Analogues aux Bahnars, les Mnong (ou les Hommes de la Forêt) sont fiers d’être des gens libres. C’est ce qu’a constaté l’ethnologue célèbre G. Condominas auprès des Mnongs Gar. Dans le village de Sar Luk où il a fait un an d’immersion complète avec les Mong Gar, il n’y avait pas de chef de village mais un groupe de trois ou quatre hommes sacrés qui sont des guides rituels notamment en matière agricole. La perte de leur liberté peut être le catastrophe que redoutent les Mnong. On trouve toujours en eux deux particularités qui les différencient des autres groupes ethniques du Vietnam: leur esprit d’abnégation et de solidarité et leur absence de s’enrichir égoïstement. Malgré les souffrances de leur vie précaire, les Mnong démunis connaissent encore la notion de partage que nous, les gens dits civilisés, avons oubliée depuis longtemps.
Références bibliographiques
De la monnaie multiple.
G. Condominas. Communications 50,1989,pp.95-119
Essartage et confusionisme: A propos des Mnong Gar du Vietnam Central. Revue Civilisations. pp.228-237
Les Mnong Gar du Centre Vietnam et Georges Condominas.

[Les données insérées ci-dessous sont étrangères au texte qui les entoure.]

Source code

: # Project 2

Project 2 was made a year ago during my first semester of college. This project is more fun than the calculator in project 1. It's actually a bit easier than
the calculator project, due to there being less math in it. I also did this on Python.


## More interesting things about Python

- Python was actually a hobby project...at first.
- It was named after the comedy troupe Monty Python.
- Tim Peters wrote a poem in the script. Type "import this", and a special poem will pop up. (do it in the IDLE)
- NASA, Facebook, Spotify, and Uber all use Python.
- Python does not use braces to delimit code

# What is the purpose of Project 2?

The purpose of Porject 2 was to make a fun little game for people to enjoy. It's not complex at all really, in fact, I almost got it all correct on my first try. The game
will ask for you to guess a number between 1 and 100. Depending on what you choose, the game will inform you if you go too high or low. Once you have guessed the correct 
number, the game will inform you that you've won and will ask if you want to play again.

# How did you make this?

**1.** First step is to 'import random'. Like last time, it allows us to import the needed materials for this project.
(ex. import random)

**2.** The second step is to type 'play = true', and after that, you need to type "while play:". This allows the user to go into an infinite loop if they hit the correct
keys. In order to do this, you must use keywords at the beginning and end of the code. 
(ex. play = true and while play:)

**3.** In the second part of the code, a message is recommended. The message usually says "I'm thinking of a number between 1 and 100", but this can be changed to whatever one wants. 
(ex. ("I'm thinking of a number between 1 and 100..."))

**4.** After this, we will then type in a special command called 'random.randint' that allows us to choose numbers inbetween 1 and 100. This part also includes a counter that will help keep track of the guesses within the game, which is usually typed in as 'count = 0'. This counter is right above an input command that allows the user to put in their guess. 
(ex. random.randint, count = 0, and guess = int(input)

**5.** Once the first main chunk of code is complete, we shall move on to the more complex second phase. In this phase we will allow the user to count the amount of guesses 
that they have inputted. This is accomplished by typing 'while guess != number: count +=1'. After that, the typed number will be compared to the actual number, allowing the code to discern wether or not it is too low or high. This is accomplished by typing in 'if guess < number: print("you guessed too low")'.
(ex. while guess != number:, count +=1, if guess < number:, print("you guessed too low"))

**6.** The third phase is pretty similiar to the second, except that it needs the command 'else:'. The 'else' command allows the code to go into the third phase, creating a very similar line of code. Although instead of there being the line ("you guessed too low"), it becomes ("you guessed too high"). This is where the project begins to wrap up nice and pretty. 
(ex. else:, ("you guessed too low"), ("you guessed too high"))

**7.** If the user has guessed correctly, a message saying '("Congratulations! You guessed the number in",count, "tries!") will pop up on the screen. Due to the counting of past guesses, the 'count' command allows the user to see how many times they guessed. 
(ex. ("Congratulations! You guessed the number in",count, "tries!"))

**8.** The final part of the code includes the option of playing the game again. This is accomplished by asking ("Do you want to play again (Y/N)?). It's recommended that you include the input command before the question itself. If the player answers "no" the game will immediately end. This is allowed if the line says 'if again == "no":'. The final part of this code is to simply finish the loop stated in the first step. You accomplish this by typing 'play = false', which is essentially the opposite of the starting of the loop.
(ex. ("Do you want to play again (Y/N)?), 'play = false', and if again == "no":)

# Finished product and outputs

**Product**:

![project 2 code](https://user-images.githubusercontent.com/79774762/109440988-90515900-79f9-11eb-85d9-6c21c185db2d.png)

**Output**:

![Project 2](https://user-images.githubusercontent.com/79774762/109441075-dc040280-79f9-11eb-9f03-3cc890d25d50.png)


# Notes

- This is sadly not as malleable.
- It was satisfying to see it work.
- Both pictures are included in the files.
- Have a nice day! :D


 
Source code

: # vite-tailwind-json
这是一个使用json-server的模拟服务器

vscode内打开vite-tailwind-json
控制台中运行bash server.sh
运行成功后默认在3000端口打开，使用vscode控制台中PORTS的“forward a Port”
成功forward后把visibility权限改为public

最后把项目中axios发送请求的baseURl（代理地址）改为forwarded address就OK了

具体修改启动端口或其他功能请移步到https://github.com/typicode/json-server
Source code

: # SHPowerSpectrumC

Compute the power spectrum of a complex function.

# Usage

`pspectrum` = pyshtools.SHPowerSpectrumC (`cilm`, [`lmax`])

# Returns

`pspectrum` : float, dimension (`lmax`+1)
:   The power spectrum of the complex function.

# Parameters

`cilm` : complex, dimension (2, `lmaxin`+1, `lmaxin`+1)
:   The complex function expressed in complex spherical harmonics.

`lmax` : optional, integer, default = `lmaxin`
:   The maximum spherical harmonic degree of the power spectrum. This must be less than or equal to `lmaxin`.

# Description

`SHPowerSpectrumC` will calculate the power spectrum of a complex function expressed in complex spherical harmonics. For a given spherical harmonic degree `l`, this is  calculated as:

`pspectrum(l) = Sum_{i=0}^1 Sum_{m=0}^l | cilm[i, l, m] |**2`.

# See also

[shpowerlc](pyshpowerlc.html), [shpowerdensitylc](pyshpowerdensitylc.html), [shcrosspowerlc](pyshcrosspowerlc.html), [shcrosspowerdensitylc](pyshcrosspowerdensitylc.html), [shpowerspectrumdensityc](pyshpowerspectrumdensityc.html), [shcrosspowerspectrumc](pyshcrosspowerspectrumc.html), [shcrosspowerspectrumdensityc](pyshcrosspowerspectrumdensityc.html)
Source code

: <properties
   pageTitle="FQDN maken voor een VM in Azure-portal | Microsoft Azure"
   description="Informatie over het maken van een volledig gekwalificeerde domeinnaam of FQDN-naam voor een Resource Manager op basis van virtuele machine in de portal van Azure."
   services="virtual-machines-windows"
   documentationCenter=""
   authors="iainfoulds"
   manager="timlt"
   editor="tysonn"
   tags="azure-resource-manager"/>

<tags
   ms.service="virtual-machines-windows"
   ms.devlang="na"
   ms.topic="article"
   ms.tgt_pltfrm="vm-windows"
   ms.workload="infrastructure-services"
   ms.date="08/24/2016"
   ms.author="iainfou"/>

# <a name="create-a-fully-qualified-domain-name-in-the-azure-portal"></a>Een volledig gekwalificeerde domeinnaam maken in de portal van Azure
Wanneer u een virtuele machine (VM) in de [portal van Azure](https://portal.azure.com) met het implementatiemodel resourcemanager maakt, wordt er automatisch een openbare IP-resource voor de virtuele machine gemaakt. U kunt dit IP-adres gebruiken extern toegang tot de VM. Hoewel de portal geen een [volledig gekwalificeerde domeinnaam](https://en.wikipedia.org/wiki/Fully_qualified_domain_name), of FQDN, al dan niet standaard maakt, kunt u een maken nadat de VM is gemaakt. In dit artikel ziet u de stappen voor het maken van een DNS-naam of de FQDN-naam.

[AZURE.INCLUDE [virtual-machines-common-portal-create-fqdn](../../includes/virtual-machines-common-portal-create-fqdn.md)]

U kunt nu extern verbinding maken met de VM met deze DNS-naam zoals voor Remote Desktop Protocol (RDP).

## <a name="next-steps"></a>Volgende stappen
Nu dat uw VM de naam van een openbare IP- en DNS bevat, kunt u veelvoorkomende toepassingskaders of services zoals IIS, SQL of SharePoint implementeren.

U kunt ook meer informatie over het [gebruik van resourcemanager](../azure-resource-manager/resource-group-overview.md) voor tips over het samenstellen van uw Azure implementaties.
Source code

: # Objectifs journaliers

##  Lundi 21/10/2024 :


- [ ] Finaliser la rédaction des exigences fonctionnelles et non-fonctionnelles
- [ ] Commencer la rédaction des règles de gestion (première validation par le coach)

Paul Lévy L’homme T 9 no 1 pp. 78-91
La civilisation du Végétal chez les Mnong Gar. Pierre Gourou. Annales de géographie. 1953. T.62 pp 398-399
Tiễn đưa Condo của chúng ta, của Tây Nguyên. Nguyên Ngọc
Chúng tôi ăn rừng …Georges Condominas ở Việtnam. Editeur Thế Giới 2007
Ethnic minorities in Vietnam. Đặng Nghiêm Vạn, Chu Thái Sơn, Lưu Hùng . Thế Giới Publishers. 2010
Mosaïque culturelle des ethnies du Vietnam. Nguyễn Văn Huy. Maison d’édition de l’Education. Novembre 1997
Les Mnongs des hauts plateaux. Maurice Albert-Marie 1993. 2 tomes, Paris, L’Harmattan, Recherches asiatiques.